As far as frame geometry goes, Eleven keeps this information pretty close to the vest for competitive reasons. Overall the company’s fat bike features fairly neutral geometry, falling somewhere between say a Surly Pugsley and Surly Wednesday. The frame is designed to accommodate up to 4.8-inch tires.
In addition to the Bluto fork, my test build featured SRAM Guide brakes, a SRAM GX 1×11 drivetrain with RaceFace Turbine cranks, and lightweight wheels built up with HED carbon rims and Industry 9 hubs (these wheels alone add $1,421 to the cost of the build, while slashing more than 4.5 pounds). My test rig also sported RaceFace Turbine bars and stem, 45NRTH Valhelga 4.0-inch tires, and a mustard yellow paint job with silver accents. All told, this build is priced at $5,123 and weighs about 26.7lbs (12.1kg).
On the Trail
Since Eleven is based in North Carolina, they’re pretty comfortable with their fat bikes being ridden on dry trails, and the terrain at the US National Whitewater Center proved to be a pretty decent testing ground. Initially Aaron and I found our tire pressures to be too high, bouncing us off every root and rock in the trail. We both let some air out mid-ride, ending up at about 9.5psi, which seemed to provide a good balance between comfort and control.
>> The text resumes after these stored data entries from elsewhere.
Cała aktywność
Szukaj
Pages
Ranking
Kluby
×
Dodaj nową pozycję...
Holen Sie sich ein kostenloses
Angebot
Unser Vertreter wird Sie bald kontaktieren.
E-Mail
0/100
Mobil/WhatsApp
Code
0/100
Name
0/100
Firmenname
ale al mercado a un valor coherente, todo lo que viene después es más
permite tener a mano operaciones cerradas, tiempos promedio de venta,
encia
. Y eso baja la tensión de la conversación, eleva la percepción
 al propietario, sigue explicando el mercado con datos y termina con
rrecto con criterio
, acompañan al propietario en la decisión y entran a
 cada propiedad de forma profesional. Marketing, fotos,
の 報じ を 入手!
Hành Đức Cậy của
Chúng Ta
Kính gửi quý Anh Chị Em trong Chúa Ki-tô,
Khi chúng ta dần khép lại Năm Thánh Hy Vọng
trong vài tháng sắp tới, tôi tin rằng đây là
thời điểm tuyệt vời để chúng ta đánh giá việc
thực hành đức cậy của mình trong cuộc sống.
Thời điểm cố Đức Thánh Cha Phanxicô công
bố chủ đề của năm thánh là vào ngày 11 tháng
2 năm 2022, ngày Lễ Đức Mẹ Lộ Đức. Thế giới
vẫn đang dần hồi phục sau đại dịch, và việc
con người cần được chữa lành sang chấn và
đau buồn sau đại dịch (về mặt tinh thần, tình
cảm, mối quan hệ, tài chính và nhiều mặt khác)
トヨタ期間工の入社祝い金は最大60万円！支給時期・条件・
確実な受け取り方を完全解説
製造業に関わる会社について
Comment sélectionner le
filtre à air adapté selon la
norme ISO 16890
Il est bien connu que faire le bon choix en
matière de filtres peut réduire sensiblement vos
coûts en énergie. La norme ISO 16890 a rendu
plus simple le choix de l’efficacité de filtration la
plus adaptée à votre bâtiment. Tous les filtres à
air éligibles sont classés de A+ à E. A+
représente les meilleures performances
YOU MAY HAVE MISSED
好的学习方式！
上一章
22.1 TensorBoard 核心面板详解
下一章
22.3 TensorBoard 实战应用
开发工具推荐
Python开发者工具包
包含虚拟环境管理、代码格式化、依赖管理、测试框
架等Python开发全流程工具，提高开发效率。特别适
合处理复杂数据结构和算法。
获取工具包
The lightweight build I tested never felt sluggish on the short, punchy climbs and as a bonus, I was able to occasionally get the bike in the air along the way. And pedaling felt fairly natural thanks to a reasonable Q-factor and 100mm bottom bracket width. Overall, I had fun riding fast on this hardtail fat bike, so much so that I almost forgot I was riding a fat tire bike. Almost.
For riders who are looking to build the fat bike of their dreams, Eleven offers millions of possible combinations delivered right to their door within a reasonable amount of time. Whether on snow, sand, or dry trails, chances are an Eleven fat bike build is going to be a great bike that’s fun to ride.